Das ist auch der Grund dafür, dass das Verstecken der AfD-Spitzenkandidaten für die Europawahl offensichtlich keinerlei negative Folgen auf das Wahlergebnis für die AfD hatte. Vielmehr erfolgt die Zustimmung für die AfD per Wahlzettel im vollen Wissen um die Absichten der Rechtsnationalisten, ihrer Machenschaften und Skandale:
- die Demokratie, Vielfalt, Offenheit, Freiheit zu zerstören, das „System“ zu überwinden und mit den „Alt-Parteien“ aufzuräumen durch die Errichtung einer sog. Volksherrschaft (wobei zum „Volk“ nur die gehören, die sich dieser Herrschaft unterwerfen);
- Europa mit der „Abrissbirne“ zu zertrümmern – so nicht nur der gerade gewählte Leipziger AfD-Europaabgeordnete Siegbert Droese;
- durch Nationalismus den Keim für neue Kriege zu legen.

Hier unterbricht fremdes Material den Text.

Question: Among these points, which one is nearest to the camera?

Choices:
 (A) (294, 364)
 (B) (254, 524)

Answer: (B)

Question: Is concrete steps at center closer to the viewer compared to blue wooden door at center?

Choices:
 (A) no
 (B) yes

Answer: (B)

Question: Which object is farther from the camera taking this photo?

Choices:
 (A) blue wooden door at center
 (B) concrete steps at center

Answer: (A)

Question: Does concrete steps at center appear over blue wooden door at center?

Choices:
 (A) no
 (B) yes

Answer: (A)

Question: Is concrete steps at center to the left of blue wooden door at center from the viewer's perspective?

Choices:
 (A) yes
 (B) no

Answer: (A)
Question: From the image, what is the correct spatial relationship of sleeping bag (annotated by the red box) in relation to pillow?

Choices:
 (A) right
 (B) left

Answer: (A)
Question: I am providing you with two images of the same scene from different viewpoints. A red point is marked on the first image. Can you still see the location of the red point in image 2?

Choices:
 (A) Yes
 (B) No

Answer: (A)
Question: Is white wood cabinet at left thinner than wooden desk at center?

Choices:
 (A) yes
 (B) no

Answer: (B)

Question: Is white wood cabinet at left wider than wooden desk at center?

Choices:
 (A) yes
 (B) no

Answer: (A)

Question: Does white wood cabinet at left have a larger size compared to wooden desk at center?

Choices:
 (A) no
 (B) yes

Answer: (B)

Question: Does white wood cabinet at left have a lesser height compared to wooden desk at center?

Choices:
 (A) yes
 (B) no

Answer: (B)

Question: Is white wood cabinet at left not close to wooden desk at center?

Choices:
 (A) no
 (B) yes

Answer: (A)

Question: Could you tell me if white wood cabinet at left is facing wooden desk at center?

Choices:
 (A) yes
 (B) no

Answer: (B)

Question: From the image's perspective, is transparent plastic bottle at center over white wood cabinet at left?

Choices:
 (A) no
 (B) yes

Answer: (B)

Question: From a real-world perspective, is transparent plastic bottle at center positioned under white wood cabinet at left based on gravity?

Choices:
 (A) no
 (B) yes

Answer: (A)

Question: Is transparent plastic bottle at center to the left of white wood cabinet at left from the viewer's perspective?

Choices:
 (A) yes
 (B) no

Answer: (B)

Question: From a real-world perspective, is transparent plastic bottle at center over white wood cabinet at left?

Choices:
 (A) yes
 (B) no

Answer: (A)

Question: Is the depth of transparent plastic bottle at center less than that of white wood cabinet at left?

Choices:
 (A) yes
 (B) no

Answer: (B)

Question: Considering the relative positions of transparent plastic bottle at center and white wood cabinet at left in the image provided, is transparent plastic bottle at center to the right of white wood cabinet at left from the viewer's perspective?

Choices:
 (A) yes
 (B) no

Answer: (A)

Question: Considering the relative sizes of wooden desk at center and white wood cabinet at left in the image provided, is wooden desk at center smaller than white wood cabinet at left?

Letztere Absicht wird nur notdürftig verdeckt durch den aberwitzigen Versuch der AfD, sich als „Friedenspartei“ aufzuspielen. Da wird ein Waffenstillstand mit Russland gefordert, ohne auch nur einen Gedanken darauf zu verschwenden, was aus der von Russland überfallenen Ukraine werden soll – um so Russland zu überlassen, wie viele Gebiete der Ukraine sie sich mit einem Friedensschluss einverleiben will.
Das ist insofern folgerichtig, als die antieuropäische Politik der AfD nichts anderes bedeutet, als die Grundlage für nationalistische, notfalls militärisch durchzusetzende Gebietsansprüche zu schaffen.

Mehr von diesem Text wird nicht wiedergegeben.